Note that you cannot use the Client property, it does not exist at that point in time, so we have to repeat the $Matches['Clt'].
Avatar of D B

ASKER

I did find Add-Member that allows me to add Database as a new column, but still trying to figure out the matching logic to copy the value of DATABASE from my $ServerClientDatabase array to the $Denied array when I match on CLIENT.
BTW, COBOL/PASCAL/BASIC/VB applies to all three of us, at least age-wise. I never used COBOL, but learned it for fun in my early teen years. Like another dozen programming languages ...

Using PowerShell effectively is a science for itself. The good news is that you can use it very similar to other programming and scripting languages, and then move to more advanced techniques step by step. It is important to keep in mind there are more effective or flexible ways, but that does not mean you have to use them from the beginning or at all ;-).
Back on topic: If you do not want to change the way you generate your (client, database) array, you'll have to compare "manually":
# Generating test data
$db = @"
client,database
PC1,Db1
PC2,Db2
"@ -split "`n" | convertFrom-CSV

$denied = @"
User_ID,Server,Client
Usr1,Srv1,PC1
Usr2,Srv2,PC2
Usr3,Srv3,PC1
"@ -split "`n" | convertFrom-CSV

foreach ($obj in $denied) {
  $curDB = $db | ? { $_.Client -eq $obj.Client }
  $obj | Add-Member Noteproperty Database $curDB.Database
}
$Denied

Open in new window

Avatar of D B

ASKER

For fairness, I've asked a new question. I tried (which I prefer) your initial method of adding it inside the loop that builds the array, but didn't get any results.
Avatar of D B

ASKER

I'm wondering if the issue might be Database = $db[$Matches['Clt']]
since the $db table contains ctl (actually client_id, but I changed the code accordingly) and the element I am wanting from thethe table is db_name when I match client_id, but I am not seeing that referenced.

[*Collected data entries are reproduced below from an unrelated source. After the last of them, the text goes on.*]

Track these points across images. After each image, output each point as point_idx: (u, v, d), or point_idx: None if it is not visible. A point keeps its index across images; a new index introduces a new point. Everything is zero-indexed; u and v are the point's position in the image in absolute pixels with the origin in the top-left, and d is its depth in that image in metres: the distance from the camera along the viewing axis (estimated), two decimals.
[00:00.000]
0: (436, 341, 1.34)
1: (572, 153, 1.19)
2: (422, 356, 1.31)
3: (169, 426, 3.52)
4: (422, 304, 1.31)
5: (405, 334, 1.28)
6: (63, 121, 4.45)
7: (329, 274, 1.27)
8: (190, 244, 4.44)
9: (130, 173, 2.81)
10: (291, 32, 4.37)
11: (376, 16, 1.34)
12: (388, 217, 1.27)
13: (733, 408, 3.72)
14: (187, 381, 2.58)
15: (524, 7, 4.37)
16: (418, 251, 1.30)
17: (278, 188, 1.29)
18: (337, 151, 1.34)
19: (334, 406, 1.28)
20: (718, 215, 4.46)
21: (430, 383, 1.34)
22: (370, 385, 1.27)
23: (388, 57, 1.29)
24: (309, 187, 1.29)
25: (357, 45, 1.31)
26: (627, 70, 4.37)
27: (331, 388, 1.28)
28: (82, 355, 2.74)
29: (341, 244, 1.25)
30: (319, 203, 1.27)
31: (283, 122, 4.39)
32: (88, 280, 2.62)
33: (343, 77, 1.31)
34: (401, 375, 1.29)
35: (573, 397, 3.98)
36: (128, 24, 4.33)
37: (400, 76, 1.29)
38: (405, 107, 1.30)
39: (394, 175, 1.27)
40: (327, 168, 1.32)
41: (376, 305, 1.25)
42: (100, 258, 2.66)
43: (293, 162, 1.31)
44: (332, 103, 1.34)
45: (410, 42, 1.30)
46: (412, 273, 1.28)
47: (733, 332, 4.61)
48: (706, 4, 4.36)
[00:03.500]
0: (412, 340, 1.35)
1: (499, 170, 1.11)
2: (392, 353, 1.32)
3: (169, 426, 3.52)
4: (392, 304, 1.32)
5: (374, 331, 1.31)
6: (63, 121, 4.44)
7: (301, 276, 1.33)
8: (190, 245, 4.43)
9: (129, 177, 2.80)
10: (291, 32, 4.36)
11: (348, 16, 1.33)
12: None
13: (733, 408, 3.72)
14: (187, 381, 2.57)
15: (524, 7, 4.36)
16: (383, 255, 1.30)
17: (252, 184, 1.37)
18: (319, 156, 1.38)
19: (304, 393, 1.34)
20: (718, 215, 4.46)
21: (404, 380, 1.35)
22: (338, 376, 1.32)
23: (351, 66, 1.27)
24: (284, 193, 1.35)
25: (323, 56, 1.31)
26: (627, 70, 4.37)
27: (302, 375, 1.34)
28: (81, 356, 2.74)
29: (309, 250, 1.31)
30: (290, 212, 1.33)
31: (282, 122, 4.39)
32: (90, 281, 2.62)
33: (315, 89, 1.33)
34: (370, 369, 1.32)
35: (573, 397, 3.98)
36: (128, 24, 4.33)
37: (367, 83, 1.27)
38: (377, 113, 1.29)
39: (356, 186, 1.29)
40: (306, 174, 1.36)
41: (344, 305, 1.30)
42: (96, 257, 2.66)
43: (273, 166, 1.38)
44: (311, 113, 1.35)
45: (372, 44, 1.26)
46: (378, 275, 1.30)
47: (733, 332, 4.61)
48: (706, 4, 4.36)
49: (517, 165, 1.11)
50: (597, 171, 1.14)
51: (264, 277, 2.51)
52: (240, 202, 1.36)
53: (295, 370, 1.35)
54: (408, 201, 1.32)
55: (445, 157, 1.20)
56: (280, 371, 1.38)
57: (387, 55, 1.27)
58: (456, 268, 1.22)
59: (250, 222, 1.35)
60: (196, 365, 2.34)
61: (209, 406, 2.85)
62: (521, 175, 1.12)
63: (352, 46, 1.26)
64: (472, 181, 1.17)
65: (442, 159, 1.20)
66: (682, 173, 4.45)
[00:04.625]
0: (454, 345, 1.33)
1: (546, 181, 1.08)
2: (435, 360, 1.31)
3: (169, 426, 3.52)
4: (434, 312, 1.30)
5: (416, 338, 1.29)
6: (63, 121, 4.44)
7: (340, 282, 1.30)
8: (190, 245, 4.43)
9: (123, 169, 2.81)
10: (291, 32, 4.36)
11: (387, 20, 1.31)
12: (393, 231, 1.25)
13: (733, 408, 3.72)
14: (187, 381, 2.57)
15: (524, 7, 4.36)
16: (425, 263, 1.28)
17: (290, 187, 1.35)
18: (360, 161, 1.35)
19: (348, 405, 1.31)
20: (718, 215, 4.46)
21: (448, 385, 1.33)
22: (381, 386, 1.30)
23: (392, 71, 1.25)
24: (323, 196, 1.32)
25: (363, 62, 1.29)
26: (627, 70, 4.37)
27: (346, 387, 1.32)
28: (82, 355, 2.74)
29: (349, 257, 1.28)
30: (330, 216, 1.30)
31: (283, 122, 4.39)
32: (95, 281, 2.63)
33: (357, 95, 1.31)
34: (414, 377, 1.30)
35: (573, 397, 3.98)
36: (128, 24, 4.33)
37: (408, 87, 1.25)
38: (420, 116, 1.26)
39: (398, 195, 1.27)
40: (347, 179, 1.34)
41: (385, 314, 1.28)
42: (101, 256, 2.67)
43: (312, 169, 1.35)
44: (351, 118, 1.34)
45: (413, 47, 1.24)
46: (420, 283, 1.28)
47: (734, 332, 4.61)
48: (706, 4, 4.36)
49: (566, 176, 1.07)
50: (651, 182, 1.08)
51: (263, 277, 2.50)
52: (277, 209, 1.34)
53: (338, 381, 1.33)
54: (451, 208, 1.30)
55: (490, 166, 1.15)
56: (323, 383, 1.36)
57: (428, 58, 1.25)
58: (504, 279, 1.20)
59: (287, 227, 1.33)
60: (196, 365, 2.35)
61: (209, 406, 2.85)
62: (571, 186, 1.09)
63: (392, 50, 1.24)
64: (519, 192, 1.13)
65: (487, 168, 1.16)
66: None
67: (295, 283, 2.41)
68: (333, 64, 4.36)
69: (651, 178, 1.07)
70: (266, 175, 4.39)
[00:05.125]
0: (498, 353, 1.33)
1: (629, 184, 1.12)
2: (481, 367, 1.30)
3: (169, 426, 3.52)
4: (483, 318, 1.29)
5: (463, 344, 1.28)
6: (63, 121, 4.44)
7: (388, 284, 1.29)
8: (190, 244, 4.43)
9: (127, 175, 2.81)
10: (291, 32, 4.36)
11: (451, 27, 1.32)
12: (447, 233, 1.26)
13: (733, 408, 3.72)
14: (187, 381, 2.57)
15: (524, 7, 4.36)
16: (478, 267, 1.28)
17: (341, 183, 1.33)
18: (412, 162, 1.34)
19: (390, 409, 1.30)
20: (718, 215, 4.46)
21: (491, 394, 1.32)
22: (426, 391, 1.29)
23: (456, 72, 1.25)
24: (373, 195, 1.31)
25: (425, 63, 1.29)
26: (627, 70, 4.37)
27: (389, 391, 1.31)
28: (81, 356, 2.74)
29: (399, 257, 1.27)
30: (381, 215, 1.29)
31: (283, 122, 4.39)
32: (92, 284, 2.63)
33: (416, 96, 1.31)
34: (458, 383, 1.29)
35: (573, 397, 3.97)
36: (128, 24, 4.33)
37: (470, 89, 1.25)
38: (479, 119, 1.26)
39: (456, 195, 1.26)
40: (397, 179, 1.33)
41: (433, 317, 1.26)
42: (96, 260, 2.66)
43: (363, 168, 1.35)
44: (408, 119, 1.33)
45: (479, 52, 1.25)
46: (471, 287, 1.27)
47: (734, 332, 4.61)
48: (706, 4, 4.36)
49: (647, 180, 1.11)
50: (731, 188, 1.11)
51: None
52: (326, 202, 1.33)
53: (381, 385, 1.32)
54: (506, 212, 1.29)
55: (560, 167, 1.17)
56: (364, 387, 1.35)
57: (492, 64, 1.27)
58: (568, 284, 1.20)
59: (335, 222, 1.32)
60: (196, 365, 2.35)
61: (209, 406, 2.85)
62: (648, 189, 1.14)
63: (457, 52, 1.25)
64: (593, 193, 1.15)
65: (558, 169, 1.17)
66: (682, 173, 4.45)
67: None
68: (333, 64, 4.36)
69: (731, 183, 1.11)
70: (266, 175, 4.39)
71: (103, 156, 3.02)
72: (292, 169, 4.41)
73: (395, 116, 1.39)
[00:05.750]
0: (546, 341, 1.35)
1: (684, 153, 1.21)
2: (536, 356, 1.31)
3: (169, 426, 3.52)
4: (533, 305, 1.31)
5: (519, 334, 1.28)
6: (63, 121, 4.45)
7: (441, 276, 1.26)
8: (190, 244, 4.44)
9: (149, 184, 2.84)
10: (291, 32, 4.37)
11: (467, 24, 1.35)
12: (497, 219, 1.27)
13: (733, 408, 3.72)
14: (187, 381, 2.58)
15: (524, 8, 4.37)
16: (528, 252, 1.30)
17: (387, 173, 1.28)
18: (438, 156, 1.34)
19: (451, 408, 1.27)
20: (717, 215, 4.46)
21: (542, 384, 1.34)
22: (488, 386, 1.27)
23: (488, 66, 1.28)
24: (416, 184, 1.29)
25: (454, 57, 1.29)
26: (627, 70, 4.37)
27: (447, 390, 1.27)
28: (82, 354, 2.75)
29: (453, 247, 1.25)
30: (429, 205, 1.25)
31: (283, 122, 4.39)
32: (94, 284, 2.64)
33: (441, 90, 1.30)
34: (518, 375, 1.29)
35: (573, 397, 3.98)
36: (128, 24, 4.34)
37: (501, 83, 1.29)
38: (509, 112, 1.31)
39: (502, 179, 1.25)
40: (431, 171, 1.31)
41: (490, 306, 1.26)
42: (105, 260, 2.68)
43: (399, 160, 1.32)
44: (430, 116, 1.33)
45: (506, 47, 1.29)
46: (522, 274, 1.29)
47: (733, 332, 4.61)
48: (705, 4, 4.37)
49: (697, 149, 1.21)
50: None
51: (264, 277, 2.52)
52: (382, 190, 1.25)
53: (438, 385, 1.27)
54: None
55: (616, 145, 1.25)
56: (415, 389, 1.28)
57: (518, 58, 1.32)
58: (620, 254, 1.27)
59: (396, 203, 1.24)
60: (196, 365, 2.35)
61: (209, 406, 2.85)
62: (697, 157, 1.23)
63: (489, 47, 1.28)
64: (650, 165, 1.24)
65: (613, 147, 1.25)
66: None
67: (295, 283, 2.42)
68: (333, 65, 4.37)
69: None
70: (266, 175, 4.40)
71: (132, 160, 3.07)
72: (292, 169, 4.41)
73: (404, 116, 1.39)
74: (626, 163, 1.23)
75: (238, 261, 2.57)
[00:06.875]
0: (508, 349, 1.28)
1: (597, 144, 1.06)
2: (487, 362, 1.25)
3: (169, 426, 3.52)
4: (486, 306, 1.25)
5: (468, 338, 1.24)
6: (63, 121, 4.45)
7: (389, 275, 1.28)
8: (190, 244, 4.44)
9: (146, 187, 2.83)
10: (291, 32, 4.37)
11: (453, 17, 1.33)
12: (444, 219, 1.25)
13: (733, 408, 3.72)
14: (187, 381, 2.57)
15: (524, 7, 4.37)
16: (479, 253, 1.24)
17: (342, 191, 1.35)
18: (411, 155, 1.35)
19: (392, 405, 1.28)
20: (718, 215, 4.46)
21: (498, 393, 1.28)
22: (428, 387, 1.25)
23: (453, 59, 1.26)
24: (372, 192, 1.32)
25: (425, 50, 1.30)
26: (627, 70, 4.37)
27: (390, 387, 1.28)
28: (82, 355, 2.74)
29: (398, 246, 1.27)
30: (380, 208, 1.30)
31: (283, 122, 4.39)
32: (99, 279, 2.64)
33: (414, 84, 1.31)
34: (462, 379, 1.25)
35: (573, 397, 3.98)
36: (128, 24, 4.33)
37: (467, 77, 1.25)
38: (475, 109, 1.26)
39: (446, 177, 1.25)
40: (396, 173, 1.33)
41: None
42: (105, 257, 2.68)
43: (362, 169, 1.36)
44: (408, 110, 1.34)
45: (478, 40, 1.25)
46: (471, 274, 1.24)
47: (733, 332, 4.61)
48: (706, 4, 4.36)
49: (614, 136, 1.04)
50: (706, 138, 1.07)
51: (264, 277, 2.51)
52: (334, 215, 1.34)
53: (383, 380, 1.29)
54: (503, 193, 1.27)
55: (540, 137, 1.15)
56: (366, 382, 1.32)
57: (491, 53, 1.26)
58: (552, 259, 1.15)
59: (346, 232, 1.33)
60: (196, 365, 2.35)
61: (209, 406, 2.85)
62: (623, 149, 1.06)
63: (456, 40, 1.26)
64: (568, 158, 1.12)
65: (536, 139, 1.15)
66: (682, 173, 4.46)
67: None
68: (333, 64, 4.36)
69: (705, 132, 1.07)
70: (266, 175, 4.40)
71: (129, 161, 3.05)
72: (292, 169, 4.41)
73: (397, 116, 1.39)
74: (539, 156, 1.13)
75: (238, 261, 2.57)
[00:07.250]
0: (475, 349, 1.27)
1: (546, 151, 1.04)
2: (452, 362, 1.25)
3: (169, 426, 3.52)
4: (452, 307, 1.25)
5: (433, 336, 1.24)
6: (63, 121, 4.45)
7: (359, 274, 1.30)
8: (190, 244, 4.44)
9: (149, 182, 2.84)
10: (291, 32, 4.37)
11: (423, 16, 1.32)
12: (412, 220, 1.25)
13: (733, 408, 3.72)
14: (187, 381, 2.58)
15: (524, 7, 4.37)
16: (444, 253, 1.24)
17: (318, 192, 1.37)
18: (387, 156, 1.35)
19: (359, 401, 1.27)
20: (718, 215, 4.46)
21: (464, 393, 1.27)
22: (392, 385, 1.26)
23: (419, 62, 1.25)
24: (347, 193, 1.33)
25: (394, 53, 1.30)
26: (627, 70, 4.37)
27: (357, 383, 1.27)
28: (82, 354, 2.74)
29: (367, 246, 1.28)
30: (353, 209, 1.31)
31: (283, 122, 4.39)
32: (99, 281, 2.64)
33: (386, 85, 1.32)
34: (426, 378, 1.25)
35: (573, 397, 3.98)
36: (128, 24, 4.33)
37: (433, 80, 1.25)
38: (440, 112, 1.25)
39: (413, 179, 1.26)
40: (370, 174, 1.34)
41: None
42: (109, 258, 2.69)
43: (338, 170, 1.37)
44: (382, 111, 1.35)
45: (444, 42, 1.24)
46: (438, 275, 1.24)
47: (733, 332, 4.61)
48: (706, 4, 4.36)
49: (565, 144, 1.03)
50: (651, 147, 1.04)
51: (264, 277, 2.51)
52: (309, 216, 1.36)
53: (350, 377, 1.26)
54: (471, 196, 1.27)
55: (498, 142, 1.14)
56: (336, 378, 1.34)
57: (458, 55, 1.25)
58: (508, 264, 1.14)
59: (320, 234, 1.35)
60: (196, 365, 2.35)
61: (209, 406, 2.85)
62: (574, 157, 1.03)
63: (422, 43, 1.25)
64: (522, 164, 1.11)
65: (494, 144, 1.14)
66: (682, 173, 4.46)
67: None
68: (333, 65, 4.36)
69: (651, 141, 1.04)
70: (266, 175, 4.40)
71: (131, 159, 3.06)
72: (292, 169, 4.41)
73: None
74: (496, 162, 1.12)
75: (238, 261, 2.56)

I am going to close this question and award points. Feel free to post the solution in the new question.
Avatar of D B

ASKER

I am splitting points between aikimark and Qlemo. I originally went with aikimark's solution as, for me, and I believe the rest of the team, it will be easier to understand. However, QLemo's provides some benefits, especially in light of the subsequent question I asked and have linked to, so it may end up being what I implement, with a lot of comments for us non PowerShelll guru types who will have to subsequently maintain it. Unlike most developers, I love commenting my code :-)
I still don't know if your file has headers or not.  The Import-CSV statement will be different if it does have headers as will any columnar/field references in the script.
aikimark, as I have said it does not matter here as long as the switch will not have a hit. You provide the headers with import-csv, and so (a) know the header names and (b) get headers, should they be included in the CSV file, as first line of data. Usually that makes a big difference, but we are lucky here.
@Q

If the file did have headers, it is possible that the first row might cause a logic error in the script.
... which conditions have been described by me.